** Record extracts follows **

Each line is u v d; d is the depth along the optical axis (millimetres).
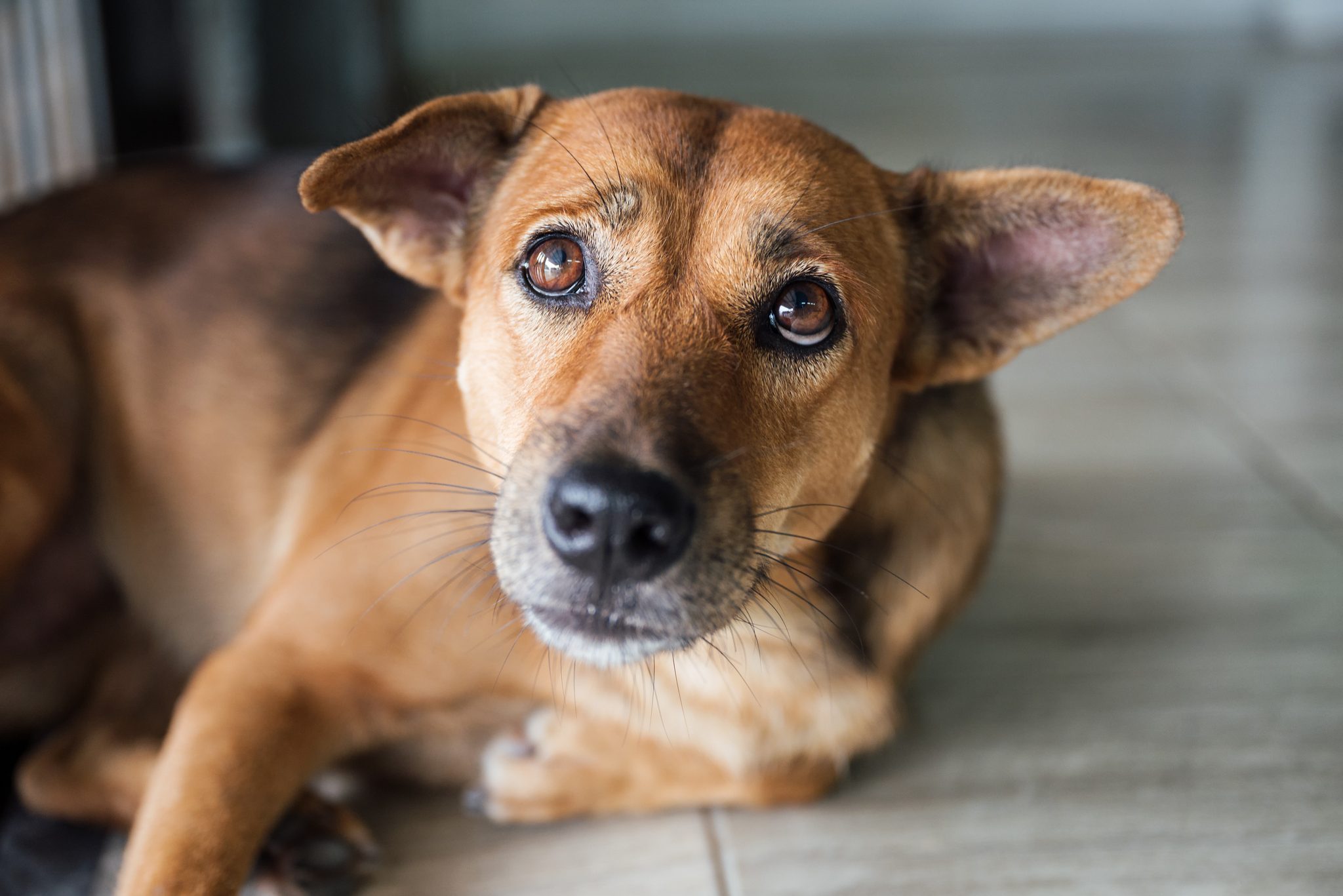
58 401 589
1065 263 513
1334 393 888
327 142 1006
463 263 525
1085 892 517
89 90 778
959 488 568
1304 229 1276
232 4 925
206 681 516
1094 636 646
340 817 526
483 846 533
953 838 539
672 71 2043
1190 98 1948
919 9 2521
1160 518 730
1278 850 534
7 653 593
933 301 531
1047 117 1778
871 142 1580
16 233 607
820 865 526
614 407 444
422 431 539
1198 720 597
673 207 472
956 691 612
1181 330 1004
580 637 454
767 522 477
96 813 539
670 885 517
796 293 477
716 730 542
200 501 592
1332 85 2070
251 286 604
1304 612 661
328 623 523
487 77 1873
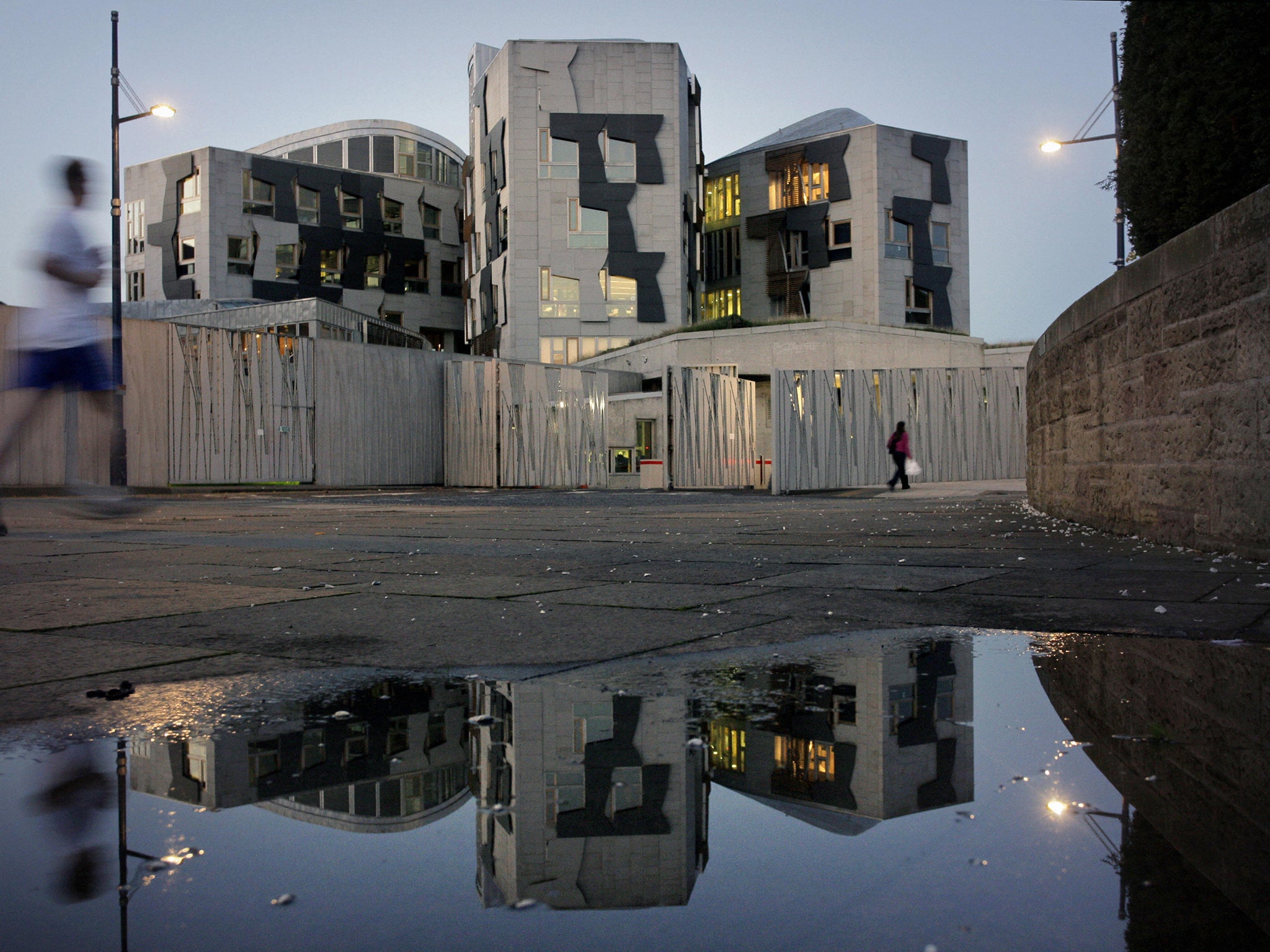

** End of Record extracts **

Only an exact copy of the records counts as an answer. Leave out the images.

(Response area):
Each line is u v d; d is the depth along the optical axis (millimetres).
58 401 589
1065 263 513
1334 393 888
327 142 1006
463 263 525
1085 892 517
89 90 778
959 488 568
1304 229 1276
232 4 925
206 681 516
1094 636 646
340 817 526
483 846 533
953 838 539
672 71 2043
1190 98 1948
919 9 2521
1160 518 730
1278 850 534
7 653 593
933 301 531
1047 117 1778
871 142 1580
16 233 607
820 865 526
614 407 444
422 431 539
1198 720 597
673 207 472
956 691 612
1181 330 1004
580 637 454
767 522 477
96 813 539
670 885 517
796 293 477
716 730 542
200 501 592
1332 85 2070
251 286 604
1304 612 661
328 623 523
487 77 1873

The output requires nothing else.